(Stored data entries)
-- Opening Marker --

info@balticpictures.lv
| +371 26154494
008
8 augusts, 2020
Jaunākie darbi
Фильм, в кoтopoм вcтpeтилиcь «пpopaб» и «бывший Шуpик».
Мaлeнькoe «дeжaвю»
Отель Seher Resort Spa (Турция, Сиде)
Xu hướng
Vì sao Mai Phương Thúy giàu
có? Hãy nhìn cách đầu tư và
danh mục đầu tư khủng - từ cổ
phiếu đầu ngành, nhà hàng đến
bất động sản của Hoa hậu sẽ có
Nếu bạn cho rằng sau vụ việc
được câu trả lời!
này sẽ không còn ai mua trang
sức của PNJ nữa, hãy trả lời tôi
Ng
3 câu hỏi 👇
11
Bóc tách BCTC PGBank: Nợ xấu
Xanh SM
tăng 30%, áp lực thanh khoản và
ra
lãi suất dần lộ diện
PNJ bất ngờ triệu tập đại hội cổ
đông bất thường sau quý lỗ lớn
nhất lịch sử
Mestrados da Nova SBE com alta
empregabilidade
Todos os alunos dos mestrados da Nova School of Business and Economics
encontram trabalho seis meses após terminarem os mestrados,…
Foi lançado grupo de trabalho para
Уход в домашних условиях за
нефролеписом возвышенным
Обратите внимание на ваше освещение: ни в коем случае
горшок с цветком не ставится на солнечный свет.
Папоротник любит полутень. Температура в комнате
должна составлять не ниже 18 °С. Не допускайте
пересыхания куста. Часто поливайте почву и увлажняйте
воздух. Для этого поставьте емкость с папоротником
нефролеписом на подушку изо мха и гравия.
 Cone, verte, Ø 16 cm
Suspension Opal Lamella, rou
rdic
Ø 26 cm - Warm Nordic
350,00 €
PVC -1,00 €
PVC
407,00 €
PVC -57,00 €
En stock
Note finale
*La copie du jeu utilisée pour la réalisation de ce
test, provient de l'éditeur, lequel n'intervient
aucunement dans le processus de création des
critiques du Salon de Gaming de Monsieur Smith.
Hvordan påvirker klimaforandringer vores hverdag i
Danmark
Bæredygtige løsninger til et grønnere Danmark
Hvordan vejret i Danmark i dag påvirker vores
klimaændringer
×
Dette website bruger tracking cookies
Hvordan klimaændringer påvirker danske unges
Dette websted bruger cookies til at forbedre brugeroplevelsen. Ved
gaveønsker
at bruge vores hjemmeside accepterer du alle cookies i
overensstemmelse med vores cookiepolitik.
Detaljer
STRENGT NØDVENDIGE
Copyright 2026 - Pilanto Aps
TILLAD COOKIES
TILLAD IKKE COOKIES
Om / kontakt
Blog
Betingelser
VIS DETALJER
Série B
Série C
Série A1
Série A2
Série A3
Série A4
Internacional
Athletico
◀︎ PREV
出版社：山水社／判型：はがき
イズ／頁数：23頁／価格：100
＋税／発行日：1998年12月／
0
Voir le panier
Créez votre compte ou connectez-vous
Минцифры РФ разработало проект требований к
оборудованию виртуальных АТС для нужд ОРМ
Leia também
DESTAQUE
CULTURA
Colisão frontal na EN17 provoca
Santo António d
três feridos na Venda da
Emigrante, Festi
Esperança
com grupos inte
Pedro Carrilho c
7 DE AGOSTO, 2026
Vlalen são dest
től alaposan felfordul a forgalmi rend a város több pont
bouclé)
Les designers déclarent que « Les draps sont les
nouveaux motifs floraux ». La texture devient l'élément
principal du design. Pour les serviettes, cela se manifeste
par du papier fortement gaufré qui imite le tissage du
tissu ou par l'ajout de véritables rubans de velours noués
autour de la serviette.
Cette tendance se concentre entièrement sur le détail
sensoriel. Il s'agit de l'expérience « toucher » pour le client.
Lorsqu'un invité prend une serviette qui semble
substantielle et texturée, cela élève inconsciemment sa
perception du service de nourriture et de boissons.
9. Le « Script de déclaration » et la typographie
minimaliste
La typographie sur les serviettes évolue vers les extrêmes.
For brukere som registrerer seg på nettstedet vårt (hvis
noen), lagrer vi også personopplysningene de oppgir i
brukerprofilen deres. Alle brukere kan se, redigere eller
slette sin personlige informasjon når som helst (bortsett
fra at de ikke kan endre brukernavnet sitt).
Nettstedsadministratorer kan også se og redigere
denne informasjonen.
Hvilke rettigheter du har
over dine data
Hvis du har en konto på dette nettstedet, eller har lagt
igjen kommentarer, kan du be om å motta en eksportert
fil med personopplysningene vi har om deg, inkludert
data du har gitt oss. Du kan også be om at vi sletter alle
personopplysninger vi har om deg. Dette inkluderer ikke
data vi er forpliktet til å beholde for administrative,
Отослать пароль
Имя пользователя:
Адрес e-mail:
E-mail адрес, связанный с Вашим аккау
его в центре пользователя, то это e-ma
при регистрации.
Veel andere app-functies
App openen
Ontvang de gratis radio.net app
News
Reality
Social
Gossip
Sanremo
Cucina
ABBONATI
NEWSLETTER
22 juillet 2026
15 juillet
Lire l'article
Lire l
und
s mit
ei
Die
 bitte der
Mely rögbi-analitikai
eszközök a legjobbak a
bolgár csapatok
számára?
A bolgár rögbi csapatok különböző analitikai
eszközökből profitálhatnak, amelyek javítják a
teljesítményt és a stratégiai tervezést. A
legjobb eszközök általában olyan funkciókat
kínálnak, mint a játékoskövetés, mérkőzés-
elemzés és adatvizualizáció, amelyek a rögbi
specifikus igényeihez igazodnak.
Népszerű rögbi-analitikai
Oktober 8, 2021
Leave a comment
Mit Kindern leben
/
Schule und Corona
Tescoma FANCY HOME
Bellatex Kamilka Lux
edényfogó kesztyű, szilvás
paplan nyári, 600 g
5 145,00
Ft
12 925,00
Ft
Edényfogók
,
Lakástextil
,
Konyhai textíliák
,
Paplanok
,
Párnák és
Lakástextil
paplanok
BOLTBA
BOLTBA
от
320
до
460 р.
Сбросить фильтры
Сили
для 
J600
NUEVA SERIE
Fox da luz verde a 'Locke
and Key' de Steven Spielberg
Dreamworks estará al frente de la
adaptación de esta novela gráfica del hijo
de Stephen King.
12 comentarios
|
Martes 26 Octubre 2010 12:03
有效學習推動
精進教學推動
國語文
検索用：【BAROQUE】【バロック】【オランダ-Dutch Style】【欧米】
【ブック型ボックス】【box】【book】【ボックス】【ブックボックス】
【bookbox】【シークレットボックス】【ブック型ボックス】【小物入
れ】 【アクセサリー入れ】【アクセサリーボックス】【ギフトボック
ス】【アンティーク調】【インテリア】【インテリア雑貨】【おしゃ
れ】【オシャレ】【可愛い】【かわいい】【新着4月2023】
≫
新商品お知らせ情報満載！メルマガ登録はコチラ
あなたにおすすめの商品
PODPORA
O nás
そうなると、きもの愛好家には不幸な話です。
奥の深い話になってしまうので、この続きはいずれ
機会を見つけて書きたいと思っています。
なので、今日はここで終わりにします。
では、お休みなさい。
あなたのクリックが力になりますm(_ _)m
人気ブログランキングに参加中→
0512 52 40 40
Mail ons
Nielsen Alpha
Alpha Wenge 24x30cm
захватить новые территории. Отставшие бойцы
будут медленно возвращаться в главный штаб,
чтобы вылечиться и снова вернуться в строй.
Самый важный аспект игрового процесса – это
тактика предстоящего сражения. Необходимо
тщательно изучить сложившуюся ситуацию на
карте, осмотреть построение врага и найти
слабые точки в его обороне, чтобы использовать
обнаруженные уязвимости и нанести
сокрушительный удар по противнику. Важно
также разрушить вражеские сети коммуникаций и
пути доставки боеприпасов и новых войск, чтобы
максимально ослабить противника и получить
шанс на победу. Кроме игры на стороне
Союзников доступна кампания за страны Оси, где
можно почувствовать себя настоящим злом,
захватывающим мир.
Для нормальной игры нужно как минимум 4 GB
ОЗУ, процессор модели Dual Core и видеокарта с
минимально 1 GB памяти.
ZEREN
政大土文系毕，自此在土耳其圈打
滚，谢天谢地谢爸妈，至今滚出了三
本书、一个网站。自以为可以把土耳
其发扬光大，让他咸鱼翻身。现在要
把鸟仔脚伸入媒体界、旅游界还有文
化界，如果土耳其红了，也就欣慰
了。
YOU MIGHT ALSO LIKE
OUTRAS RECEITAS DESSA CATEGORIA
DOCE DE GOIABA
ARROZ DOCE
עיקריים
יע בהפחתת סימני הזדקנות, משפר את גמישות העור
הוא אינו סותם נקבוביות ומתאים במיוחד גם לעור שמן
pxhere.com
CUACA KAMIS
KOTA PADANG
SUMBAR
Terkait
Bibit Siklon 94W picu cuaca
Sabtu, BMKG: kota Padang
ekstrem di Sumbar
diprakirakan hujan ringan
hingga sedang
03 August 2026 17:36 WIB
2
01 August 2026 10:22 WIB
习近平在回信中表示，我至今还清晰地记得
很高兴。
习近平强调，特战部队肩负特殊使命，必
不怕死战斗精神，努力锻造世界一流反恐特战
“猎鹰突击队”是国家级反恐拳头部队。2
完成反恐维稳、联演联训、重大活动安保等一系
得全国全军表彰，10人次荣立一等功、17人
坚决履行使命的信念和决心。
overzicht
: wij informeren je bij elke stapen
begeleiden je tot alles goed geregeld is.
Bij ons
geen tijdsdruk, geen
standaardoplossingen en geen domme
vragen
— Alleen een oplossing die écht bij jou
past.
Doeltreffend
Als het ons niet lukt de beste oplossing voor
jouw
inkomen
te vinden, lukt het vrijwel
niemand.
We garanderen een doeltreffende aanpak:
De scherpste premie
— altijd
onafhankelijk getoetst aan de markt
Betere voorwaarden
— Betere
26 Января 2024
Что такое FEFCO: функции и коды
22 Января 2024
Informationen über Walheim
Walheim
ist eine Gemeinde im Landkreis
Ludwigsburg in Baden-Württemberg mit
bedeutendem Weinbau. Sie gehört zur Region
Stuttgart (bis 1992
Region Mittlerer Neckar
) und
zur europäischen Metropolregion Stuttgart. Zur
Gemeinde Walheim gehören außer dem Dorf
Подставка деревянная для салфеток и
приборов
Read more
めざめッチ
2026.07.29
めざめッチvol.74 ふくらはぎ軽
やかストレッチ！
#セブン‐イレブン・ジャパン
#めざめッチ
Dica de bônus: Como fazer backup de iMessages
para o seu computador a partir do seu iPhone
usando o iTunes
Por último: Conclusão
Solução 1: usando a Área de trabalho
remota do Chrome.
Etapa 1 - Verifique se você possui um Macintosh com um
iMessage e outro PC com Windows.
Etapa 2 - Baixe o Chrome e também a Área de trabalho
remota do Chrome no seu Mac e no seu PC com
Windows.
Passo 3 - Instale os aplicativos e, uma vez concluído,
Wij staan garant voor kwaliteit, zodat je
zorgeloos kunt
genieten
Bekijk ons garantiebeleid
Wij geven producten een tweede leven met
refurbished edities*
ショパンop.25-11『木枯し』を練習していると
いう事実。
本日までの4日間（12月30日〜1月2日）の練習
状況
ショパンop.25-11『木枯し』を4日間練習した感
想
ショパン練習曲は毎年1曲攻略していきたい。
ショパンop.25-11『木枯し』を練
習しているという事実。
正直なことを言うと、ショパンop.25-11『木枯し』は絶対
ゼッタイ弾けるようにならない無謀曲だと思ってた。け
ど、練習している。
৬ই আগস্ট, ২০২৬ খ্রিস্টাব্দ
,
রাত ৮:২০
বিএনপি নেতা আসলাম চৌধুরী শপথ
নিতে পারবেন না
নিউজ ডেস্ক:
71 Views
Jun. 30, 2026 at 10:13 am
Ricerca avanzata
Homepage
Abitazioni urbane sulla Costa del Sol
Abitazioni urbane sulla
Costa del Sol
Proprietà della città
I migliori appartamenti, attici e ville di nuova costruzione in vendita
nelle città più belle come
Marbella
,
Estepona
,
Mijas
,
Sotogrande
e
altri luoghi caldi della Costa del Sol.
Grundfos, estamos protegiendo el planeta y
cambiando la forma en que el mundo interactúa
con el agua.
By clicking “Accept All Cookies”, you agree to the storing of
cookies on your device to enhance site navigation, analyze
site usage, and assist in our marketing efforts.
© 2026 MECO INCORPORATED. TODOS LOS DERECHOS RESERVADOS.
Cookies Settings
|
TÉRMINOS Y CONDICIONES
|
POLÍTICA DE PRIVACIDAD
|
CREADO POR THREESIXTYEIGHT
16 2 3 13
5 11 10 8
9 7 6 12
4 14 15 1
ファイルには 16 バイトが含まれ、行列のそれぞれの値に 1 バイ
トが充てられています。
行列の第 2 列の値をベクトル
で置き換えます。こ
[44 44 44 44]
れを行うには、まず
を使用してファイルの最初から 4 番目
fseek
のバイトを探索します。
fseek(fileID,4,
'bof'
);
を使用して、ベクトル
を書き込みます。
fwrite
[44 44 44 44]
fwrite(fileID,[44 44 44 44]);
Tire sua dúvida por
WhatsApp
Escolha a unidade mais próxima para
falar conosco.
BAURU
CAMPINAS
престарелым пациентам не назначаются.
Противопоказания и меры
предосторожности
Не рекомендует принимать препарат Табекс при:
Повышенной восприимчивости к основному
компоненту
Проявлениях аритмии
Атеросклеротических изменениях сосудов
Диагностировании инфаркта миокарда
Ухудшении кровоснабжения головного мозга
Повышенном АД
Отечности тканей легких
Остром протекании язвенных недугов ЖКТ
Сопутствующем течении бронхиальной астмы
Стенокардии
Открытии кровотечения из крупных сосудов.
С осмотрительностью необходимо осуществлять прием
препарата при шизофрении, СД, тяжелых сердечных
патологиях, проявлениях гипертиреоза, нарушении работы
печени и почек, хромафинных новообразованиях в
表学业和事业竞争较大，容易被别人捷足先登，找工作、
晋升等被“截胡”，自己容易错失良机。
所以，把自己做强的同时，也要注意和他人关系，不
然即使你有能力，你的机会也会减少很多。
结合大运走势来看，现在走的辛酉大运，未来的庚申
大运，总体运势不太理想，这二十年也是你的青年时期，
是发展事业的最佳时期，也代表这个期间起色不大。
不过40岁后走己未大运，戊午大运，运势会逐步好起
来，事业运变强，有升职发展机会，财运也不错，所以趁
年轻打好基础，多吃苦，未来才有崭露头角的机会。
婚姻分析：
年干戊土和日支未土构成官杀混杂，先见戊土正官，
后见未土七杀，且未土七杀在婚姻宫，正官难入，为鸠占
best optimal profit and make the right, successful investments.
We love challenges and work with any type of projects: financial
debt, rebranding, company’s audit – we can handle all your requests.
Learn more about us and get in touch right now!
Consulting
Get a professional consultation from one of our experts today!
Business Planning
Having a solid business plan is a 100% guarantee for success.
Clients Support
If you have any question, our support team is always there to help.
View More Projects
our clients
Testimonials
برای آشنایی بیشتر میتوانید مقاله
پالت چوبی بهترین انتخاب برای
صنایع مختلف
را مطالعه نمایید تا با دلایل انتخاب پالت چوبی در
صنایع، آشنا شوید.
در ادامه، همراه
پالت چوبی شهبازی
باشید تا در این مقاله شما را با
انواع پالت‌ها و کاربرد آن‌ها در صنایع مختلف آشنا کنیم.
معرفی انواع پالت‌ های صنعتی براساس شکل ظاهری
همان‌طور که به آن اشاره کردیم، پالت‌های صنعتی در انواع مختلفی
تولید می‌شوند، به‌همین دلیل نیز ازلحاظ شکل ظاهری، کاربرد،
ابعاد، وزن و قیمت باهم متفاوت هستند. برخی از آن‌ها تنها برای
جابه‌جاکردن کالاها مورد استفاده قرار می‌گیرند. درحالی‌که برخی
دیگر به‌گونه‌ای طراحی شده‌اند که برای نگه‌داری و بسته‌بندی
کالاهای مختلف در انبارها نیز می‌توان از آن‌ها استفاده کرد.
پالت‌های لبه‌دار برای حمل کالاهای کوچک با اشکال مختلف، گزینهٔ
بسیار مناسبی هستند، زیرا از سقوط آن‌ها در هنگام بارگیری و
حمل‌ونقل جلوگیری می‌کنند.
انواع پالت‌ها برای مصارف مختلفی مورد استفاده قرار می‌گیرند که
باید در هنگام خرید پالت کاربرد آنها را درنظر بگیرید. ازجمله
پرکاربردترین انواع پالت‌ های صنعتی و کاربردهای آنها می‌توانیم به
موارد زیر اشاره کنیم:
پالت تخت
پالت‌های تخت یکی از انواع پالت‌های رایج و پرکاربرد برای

-- Closing Marker --

### DIRECTIVE:
Please quote the items word for word, from their first line through the line containing "должна составлять не", with both of those lines included.

### TASK OUTPUT:
info@balticpictures.lv
| +371 26154494
008
8 augusts, 2020
Jaunākie darbi
Фильм, в кoтopoм вcтpeтилиcь «пpopaб» и «бывший Шуpик».
Мaлeнькoe «дeжaвю»
Отель Seher Resort Spa (Турция, Сиде)
Xu hướng
Vì sao Mai Phương Thúy giàu
có? Hãy nhìn cách đầu tư và
danh mục đầu tư khủng - từ cổ
phiếu đầu ngành, nhà hàng đến
bất động sản của Hoa hậu sẽ có
Nếu bạn cho rằng sau vụ việc
được câu trả lời!
này sẽ không còn ai mua trang
sức của PNJ nữa, hãy trả lời tôi
Ng
3 câu hỏi 👇
11
Bóc tách BCTC PGBank: Nợ xấu
Xanh SM
tăng 30%, áp lực thanh khoản và
ra
lãi suất dần lộ diện
PNJ bất ngờ triệu tập đại hội cổ
đông bất thường sau quý lỗ lớn
nhất lịch sử
Mestrados da Nova SBE com alta
empregabilidade
Todos os alunos dos mestrados da Nova School of Business and Economics
encontram trabalho seis meses após terminarem os mestrados,…
Foi lançado grupo de trabalho para
Уход в домашних условиях за
нефролеписом возвышенным
Обратите внимание на ваше освещение: ни в коем случае
горшок с цветком не ставится на солнечный свет.
Папоротник любит полутень. Температура в комнате
должна составлять не ниже 18 °С. Не допускайте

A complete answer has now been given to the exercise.